BAB I   PENDAHULUAN ........................................................................... 1
A.  LatarBelakang............................................................................... 1
B.  RumusanMasalah........................................................................... 2
C.  Tujuan............................................................................................ 2
BAB II  PEMBAHASAN.............................................................................. 3
A.   Thematic Classroom Design ........................................................ 3
1.        PengertianThematic Classroom Design ................................. 3
2.        KarakteristikPembelajaranTematik......................................... 3
3.        PengelolaanruangPembelajaranTematik................................. 4
4.        ImplikasiPembelajaranTematik............................................... 5
B.     Story Telling Design ..................................................................... 7      
1.    PengertianStory Telling ............................................................ 7
2.    TujuanStory Telling .................................................................. 9
3.    Hal pentingdalamStory Telling ................................................ 10
4.    PenyebabtidakoptimalnyapenerapanStory Telling.................... 11
BAB III PENUTUP....................................................................................... 13
A.  Kesimpulan.................................................................................. 13
B.  Saran ........................................................................................... 14
DAFTAR PUSTAKA ................................................................................... 15







BAB I
PENDAHULUAN

A.      Latar Belakang
Pendidikan dalam kenyataanya bukan sekedar membahas perihal perencanaan, proses pelaksanaan, dan evaluasi hasil pendidikan semata, lebih jauh pendidikan menyentuh aspek penjiwaan dari seorang praktisi pendidikan, serta bagaimana interpretasi masyarakat terhadap pendidikan itu sendiri sebagai alat ukur keberhasilan dari program pendidikan itu bisa di tindak lanjuti atau tidak.
Jika kita mau melihat jenjang tahapan pendidikan, yakni sebuah langkah pendidikan yang terencana dan mengarah pada satu titik tujuan pendidikan.Maka jelas bahwa lapangan pendidikan merupakan wilayah yang sangat luas.Ruang lingkupnya mencakup seluruh pengalaman dan pemikiran manusia dalam kaitannya dengan memprogram perubahan manusia pada satu titik nilai yang kita sepakati bersama.Hampir dari setiap jenjang kehidupan manusia mengalami sekaligus melaksanakan pendidikan.Sebagai contoh jenjang kanak-kanak awal maupun akhir menjalani perannya sebagai subjek maupun objek pendidikan.Kemudian jenjang manusia dewasa menjalani perannya sekaligus sebagai subjek atau objek pendidikan itu sendiri, demikian selanjutnya.
Maka bagi calon guru SD idealnya menyajikan ragam pembelajaran dengan disain khusus bagi mereka.Semua itu semata-mata usaha kita menyesuaikan antara pelaksanaan dengan teori.Disain pembelajaran masa anak awal dan akhir harus lebih kita rekayasa nyaman dan menyenangkan bagi anak.
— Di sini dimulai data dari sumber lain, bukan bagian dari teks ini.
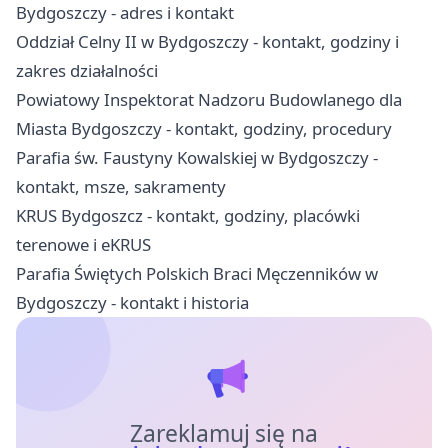
Bydgoszczy - adres i kontakt
Oddział Celny II w Bydgoszczy - kontakt, godziny i
zakres działalności
Powiatowy Inspektorat Nadzoru Budowlanego dla
Miasta Bydgoszczy - kontakt, godziny, procedury
Parafia św. Faustyny Kowalskiej w Bydgoszczy -
kontakt, msze, sakramenty
KRUS Bydgoszcz - kontakt, godziny, placówki
terenowe i eKRUS
Parafia Świętych Polskich Braci Męczenników w
Bydgoszczy - kontakt i historia
Zareklamuj się na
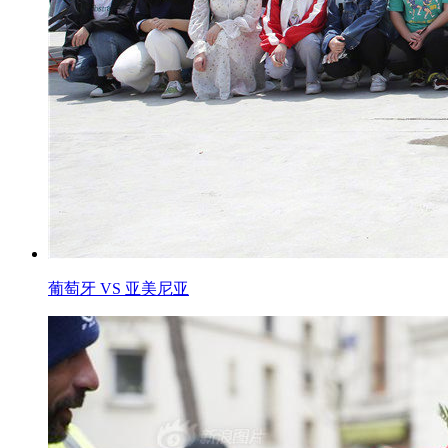
葡萄牙 VS 亚美尼亚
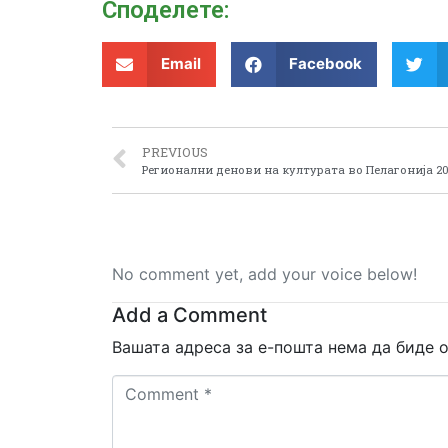
Споделeте:
Email
Facebook
PREVIOUS
Регионални денови на културата во Пелагонија 2
No comment yet, add your voice below!
Add a Comment
Вашата адреса за е-пошта нема да биде о
Comment
*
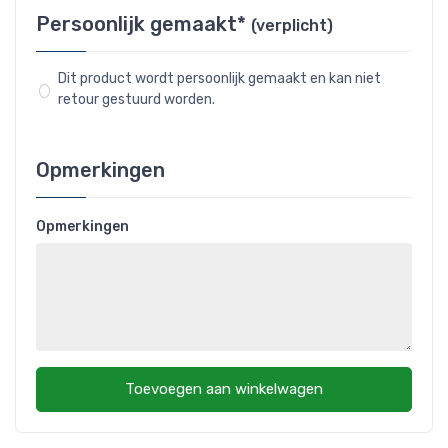
Persoonlijk gemaakt*
(verplicht)
Dit product wordt persoonlijk gemaakt en kan niet
retour gestuurd worden.
Opmerkingen
Opmerkingen
Toevoegen aan winkelwagen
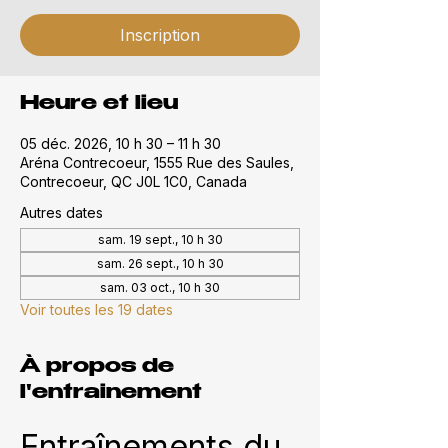
Inscription
Heure et lieu
05 déc. 2026, 10 h 30 – 11 h 30
Aréna Contrecoeur, 1555 Rue des Saules,
Contrecoeur, QC J0L 1C0, Canada
Autres dates
sam. 19 sept., 10 h 30
sam. 26 sept., 10 h 30
sam. 03 oct., 10 h 30
Voir toutes les 19 dates
À propos de
l'entrainement
Entraînements du 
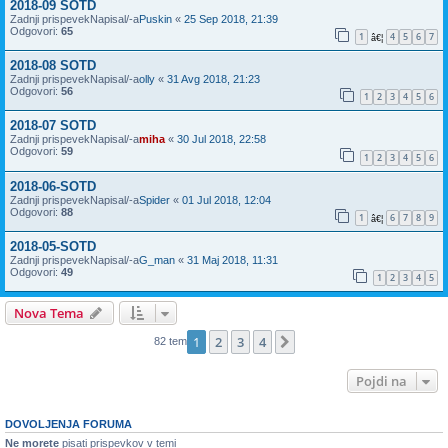
2018-09 SOTD
Zadnji prispevekNapisal/-a
Puskin
«
25 Sep 2018, 21:39
Odgovori:
65
1
4
5
6
7
â€¦
2018-08 SOTD
Zadnji prispevekNapisal/-a
olly
«
31 Avg 2018, 21:23
Odgovori:
56
1
2
3
4
5
6
2018-07 SOTD
Zadnji prispevekNapisal/-a
miha
«
30 Jul 2018, 22:58
Odgovori:
59
1
2
3
4
5
6
2018-06-SOTD
Zadnji prispevekNapisal/-a
Spider
«
01 Jul 2018, 12:04
Odgovori:
88
1
6
7
8
9
â€¦
2018-05-SOTD
Zadnji prispevekNapisal/-a
G_man
«
31 Maj 2018, 11:31
Odgovori:
49
1
2
3
4
5
Nova Tema
1
2
3
4
Naslednja
82 tem
Pojdi na
DOVOLJENJA FORUMA
Ne morete
pisati prispevkov v temi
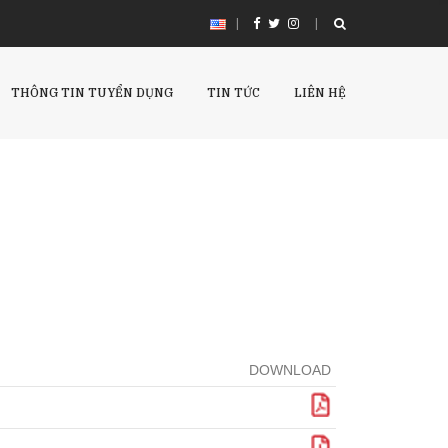
|
THÔNG TIN TUYỂN DỤNG
TIN TỨC
LIÊN HỆ
DOWNLOAD
Download
Download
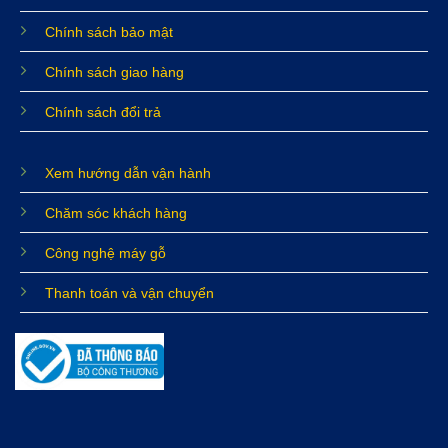
Chính sách bảo mật
Chính sách giao hàng
Chính sách đổi trả
Xem hướng dẫn vận hành
Chăm sóc khách hàng
Công nghệ máy gỗ
Thanh toán và vận chuyển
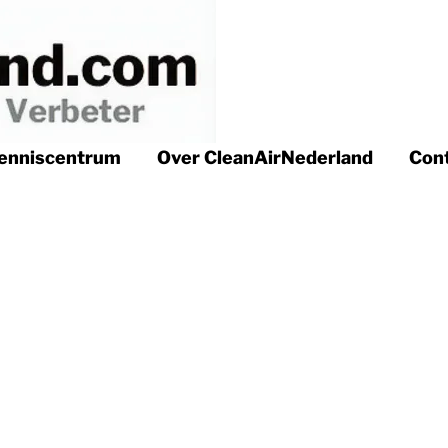
enniscentrum
Over CleanAirNederland
Con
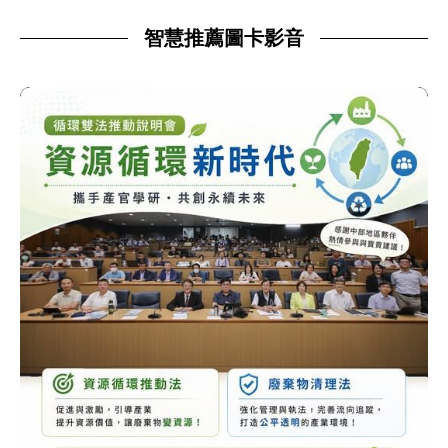
智慧推薦圖卡影音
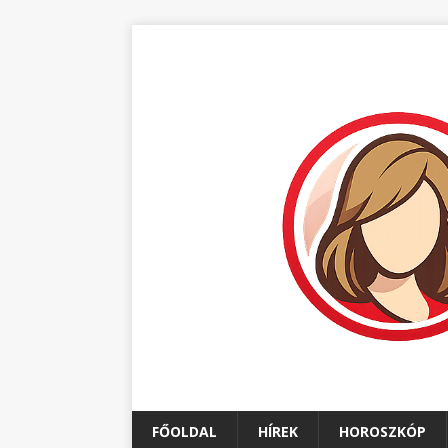
FŐOLDAL
HÍREK
HOROSZKÓP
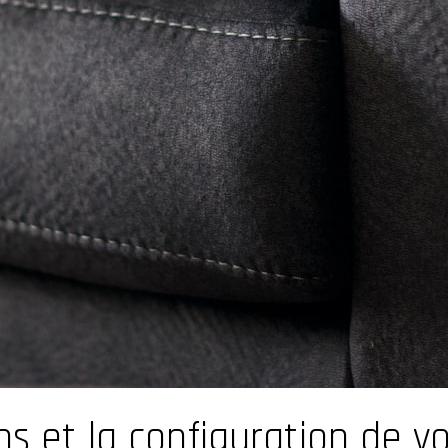
ns et la configuration de 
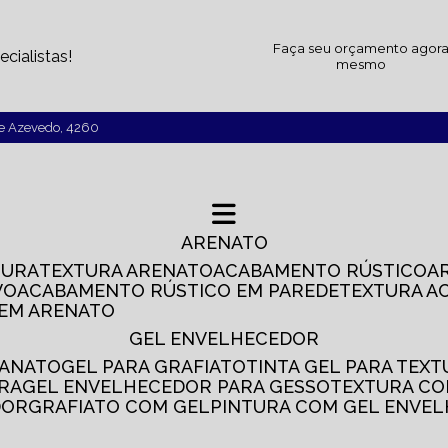
Faça seu orçamento agor
cialistas!
mesmo
de Azevedo, 4260
ARENATO
TURA
TEXTURA ARENATO
ACABAMENTO RÚSTICO
VO
ACABAMENTO RÚSTICO EM PAREDE
TEXTURA A
 EM ARENATO
GEL ENVELHECEDOR
SANATO
GEL PARA GRAFIATO
TINTA GEL PARA TEX
IRA
GEL ENVELHECEDOR PARA GESSO
TEXTURA C
DOR
GRAFIATO COM GEL
PINTURA COM GEL ENVE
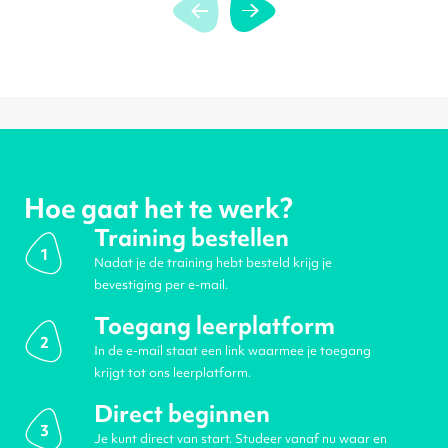
Hoe gaat het te werk?
Training bestellen
1
Nadat je de training hebt besteld krijg je
bevestiging per e-mail.
Toegang leerplatform
2
In de e-mail staat een link waarmee je toegang
krijgt tot ons leerplatform.
Direct beginnen
3
Je kunt direct van start. Studeer vanaf nu waar en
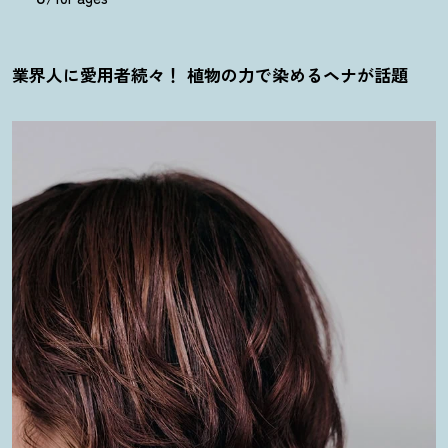
業界人に愛用者続々
！
植物の力で染めるヘナが話題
Sebuah perencanaan, rekayasa situasi ruang fisik dan ruang psikologis bagi berlangsungnya proses pembelajaran.
Dengan harapan pembelajaran menjadi aktifitas inspiringfull, tidak membosankan dan selalu mendorong para peserta didik nyaman dan relax. Hal ini sebagai strategi dinamis terwujudnya cita-cita pendidikan. Maka dari itu, makalah ini akan membahas tentang desain pembelajaran antara lain Thematic Classroom design dan Story Telling design.

B.       Rumusan Masalah
Berdasarkan latar belakang diatas, maka didapat rumusan masalah sebagai berikut:
1.        Apa yang dimaksud dengan thematic Classroom design?
2.        Bagaimana karakteristik pembelajaran tematik?
3.        Bagaimana pengelolaan ruang pembelajaran tematik?
4.        Apa saja implikasi pembelajaran tematik?
5.        Apa yang dimaksud dengan Story Telling design?
6.        Apa tujuan dari Story Telling?
7.        Apa saja hal penting dalam Story Telling?
8.        Apa penyebab tidak optimalnya penerapan Story Telling?

C.      Tujuan
Dari rumusan masalah diatas, maka didapat tujuannya sebagai berikut:
1.        Untuk mengetahui maksud dari thematic Classroom design.
2.        Untuk mengetahui karakteristik pembelajaran tematik.
3.        Untuk mengetahui pengelolaan ruang pembelajaran tematik.
4.        Untuk mengetahui implikasi pembelajaran tematik.
5.        Untuk mengetahui maksud dari Story Telling design.
6.        Untuk mengetahui tujuan dari Story Telling.
7.        Untuk mengetahui hal penting dalam Story Telling.
8.        Untuk mengetahui penyebab tidak optimalnya penerapan Story Telling.


BAB II
PEMBAHASAN

A.      Thematic Classroom Design
1.        Pengertian Thematic Classroom Design
Pembelajaran merupakan usaha sadar yang dilakukan oleh guru dan siswa untuk mencapai tujuan pembelajaran. Guru sebagaipengajar menciptakan lingkungan untuk mempermudah pembelajaran (Joyce, 2016:6). Saat ini implementasi pembelajaran di Sekolah Dasar menggunakan pembelajaran tematik.
Pembelajaran tematik adalah pembelajaran yang mengaitkan beberapa pelajaran dalam satu tema.Tema tersebut diambil dari kehidupan siswa.Tema-tema tersebut diharapkan dapat dimaknai siswa dalam kehidupan sehari-hari.Pembelajaran tematik tepat untuk siswa Sekolah Dasar karena mereka merupakan individu yang masih pada tahap operasional konkret.Mereka tidak melihat mata pelajaran berdiri sendiri dalam kehidupan sehingga membutuhkan tema-tema tertentu dalam sebuah pembelajaran.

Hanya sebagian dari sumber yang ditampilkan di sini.